● **DOCUMENT SECTION**
****************************************

James Cridland’s International Radio Trends: Spot-checking radio’s customer service

James Cridland, radio futurologist, is a conference speaker, writer and consultant. He runs the media information website media.info and helps organise the yearly Next Radio conference. He also publishes podnews.net, a daily briefing on podcasting and on-demand, and writes a weekly international radio trends newsletter, at james.crid.land.


  • Spot-checking your customer service for radio stations. BRILLIANT post from Paige Nienaber that should be shared far and wide. I used to talk about 102.3 Now Radio in Edmonton, Canada which had a rule that the on-air talent’s job included responding to every single email, tweet, Facebook message or SMS that they were sent: but it’s surprising how poor many radio stations are to respond.
  • This is a great thread on the BBC. I praise and critique it in this newsletter every week, mainly because it matters.

****************************************

● **STORED ROWS**
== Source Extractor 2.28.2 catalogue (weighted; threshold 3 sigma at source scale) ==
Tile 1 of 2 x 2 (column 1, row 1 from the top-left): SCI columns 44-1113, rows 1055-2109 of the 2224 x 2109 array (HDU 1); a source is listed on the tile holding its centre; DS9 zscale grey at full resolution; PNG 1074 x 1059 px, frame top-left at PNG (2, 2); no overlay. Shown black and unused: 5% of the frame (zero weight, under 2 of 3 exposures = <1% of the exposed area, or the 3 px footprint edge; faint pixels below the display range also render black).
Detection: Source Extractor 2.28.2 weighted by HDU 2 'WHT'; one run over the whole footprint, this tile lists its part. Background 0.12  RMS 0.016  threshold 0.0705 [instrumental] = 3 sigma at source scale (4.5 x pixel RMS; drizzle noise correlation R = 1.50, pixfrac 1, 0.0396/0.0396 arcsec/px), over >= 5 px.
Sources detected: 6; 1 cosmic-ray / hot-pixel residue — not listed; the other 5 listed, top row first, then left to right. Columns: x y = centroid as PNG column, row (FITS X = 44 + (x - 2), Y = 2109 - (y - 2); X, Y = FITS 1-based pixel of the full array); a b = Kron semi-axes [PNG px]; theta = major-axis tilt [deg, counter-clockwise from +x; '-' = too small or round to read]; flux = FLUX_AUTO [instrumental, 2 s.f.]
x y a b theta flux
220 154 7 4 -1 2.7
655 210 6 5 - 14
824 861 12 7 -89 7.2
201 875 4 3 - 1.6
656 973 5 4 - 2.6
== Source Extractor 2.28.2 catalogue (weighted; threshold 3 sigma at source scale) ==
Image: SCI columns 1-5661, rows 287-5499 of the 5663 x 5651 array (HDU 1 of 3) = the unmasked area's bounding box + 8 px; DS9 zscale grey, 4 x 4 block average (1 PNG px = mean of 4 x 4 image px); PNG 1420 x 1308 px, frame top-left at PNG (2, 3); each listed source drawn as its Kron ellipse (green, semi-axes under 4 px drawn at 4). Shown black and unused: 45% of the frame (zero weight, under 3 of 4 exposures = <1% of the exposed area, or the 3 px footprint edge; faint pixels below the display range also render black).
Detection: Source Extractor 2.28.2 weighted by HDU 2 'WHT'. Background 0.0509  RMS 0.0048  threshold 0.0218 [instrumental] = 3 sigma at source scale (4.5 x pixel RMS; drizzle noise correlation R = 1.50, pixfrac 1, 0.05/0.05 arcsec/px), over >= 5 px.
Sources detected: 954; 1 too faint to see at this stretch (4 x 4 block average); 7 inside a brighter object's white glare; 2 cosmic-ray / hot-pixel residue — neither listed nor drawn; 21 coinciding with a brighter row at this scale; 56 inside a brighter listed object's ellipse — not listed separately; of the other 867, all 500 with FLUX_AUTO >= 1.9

****************************************

● **STATED GOAL**
Can you carry on the radio trends newsletter after its last sentence? The data comes from a separate source, unrelated to the radio trends newsletter.

● **OUTPUT BELOW**
  • If you thought your playout system’s user interface is a bit rubbish, you haven’t seen this toaster
  • Woah. Rutland Radio appears to have discovered an alternate talk topic to ‘my favourite biscuit’ and ‘remember Spangles’. Genius! 😉
  • Pleased to notice not much change for ABC Radio Brisbane next year (for local programming at any rate). Consistency, even if your schedule is not 100% perfect, is an underrated programming tool.
  • Interesting to spot Fox News Radio getting better distribution on Entercom’s radio-dot-com platform.
  • A really nice bit of television – an “election blind date”. This adds a little bit of politeness to an election, and is such a welcome change from journalists shouting at politicians (or the reverse). Bravo to the BBC News team for trying something different.
  • TuneIn is appealing against last month’s UK High Court ruling, which has effectively stopped it from linking to overseas radio stations in the UK. But then, so are Warner/Sony, so nobody’s particularly happy with the judgement. (I read it, and saw very little about geo-locking. That’s how you fix this, surely – you don’t go after companies like TuneIn, who are merely linking, you go after the radio stations who are deliberately not geo-locking their streams).
  • I dont have a subscription to the NZ Herald, but I don’t need it to be able to see the #lazybuggles first paragraph
  • And here’s a new radio competition that you should be running, from Y 107.9 in Ghana. Suddenly, that “listen to win” mechanic seems quite dull.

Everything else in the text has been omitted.